会見などで巧みに場面を切り取り、具体的に語った美智子さま。私はそれを「ディテール力」と名付けたが、紀宮さまにもそれがある。ただし立場の違いからだろうか、場面より気持ち、特に両親から学んだことへの理解を語ることが多かった。

 02年、33歳のお誕生日に語った「内親王という立場」についてなどその典型だ。そして示唆に富んでいる。

 紀宮さまはまず、「皇族という立場において、男女の差やその役割の違いというものは特別にはないと感じています」と述べている。「その務めについても、両陛下をお助けしながら、皇族としての務めを果たすという基本的な点で変わりなく、(略)男女の役割の違いというよりは、その公務の内容に対する各人の携わり方などが関係してくる場合もあるのではないかと思います」

 続けて「皇后様」という表現で、美智子さまの話をする。皇后さまはずっと「皇位継承者というお立場だけは他の者が代わることのできない、またそのお務め自体も他が分け持つことのできないもの」という考えだった、と。そこから「皇族女子」の話になる。

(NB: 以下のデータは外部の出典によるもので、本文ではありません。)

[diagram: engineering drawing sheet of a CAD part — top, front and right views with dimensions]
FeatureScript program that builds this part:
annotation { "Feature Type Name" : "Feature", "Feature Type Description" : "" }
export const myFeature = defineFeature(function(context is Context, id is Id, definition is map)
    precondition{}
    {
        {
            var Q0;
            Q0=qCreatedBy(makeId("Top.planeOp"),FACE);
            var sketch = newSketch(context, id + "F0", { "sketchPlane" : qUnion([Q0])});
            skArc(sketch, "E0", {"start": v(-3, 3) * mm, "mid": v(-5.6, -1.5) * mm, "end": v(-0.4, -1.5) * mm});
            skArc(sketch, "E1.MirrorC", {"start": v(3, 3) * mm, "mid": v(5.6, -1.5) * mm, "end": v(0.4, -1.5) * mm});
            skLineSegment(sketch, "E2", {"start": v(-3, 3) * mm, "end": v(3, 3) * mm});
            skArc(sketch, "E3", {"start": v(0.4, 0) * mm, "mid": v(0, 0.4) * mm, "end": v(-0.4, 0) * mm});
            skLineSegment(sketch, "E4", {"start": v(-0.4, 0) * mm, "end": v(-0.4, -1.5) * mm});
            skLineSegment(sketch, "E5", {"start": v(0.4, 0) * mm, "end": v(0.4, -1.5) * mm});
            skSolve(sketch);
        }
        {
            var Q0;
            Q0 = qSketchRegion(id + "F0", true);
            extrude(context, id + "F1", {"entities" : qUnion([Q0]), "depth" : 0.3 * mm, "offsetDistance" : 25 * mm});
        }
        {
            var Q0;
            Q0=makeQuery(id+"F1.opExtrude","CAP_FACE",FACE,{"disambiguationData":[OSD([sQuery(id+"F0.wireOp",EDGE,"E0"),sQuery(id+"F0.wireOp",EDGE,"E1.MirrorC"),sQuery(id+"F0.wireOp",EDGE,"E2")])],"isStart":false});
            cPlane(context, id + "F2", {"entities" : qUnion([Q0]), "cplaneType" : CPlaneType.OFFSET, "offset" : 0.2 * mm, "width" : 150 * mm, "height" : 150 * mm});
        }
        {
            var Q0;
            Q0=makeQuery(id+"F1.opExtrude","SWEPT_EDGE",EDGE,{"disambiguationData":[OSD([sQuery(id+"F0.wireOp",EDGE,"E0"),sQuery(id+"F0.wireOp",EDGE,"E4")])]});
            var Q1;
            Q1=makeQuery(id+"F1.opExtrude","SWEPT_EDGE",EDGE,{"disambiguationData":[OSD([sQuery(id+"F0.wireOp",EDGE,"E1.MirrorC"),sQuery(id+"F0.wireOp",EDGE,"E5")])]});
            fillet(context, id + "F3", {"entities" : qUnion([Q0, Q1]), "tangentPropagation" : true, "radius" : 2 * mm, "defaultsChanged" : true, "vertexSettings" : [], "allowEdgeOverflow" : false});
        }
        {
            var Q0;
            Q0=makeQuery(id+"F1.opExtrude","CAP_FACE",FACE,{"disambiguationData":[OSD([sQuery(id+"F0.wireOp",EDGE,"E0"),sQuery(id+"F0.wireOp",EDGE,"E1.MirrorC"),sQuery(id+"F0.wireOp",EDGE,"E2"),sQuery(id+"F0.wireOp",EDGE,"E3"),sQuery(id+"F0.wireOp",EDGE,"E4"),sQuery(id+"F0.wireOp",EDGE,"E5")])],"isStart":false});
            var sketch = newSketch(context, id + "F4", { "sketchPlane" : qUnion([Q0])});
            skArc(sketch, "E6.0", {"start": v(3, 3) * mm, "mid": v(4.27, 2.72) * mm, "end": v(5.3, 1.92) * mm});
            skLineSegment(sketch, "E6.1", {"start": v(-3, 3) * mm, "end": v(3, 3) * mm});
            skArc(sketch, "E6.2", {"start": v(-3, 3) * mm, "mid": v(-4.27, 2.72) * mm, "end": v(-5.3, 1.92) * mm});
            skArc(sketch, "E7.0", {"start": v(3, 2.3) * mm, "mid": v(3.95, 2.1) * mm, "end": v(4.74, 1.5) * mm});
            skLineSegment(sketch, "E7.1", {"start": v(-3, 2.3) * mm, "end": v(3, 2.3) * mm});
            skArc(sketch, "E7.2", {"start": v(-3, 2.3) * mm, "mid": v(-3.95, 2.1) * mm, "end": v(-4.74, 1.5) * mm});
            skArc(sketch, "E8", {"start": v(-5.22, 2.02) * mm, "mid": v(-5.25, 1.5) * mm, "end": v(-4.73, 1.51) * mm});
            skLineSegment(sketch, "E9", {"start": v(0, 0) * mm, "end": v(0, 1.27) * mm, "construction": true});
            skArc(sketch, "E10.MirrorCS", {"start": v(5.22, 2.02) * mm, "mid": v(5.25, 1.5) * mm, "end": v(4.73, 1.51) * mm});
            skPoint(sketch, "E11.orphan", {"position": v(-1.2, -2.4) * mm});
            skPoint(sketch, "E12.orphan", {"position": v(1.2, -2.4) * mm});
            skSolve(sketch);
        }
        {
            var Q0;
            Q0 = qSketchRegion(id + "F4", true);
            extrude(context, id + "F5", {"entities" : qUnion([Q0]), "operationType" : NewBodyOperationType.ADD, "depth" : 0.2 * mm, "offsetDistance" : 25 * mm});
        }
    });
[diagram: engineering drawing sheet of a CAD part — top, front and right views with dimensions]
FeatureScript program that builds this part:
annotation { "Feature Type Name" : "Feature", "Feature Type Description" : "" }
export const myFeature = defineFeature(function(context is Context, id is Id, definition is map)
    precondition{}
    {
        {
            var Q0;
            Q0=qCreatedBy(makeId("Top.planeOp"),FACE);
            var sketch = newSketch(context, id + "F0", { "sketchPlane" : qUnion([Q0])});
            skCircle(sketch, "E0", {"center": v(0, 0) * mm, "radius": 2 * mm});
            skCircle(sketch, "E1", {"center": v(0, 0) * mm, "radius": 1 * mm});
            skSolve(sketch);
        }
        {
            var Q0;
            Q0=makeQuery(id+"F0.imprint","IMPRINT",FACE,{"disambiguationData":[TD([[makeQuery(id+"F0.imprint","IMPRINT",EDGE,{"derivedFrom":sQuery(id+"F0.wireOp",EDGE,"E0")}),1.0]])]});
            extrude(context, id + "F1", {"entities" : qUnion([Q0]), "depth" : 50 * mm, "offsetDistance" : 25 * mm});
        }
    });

「内親王という立場も、他の皇族と変わるところはないでしょう。私の場合、宮中の行事など以外では、独りのお務めが多いため、これまであまり女性皇族ということを意識することも少なかったように思います。ただ、内親王という立場は、先行きを考えるとき、将来的にその立場を離れる可能性がどうしても念頭にあるため、中途半端に投げ出してしまうことのないように、継続的な責任ある立場に就いたりすることは控えてきたということはあるかもしれません」

 胸に響く文章だった。ここまで紹介した文章からも、真面目で思慮深い女性だということがわかる。そして、いかに誠実に仕事をしてきたかが伝わってくる。本の最後には、「紀宮さま 地方における主なご公務」という一覧表が載っていて、平成になった89年から結婚する05年まで、訪れたのは延べ68府県。外国訪問も一覧表になっていて、そちらは延べ25カ国。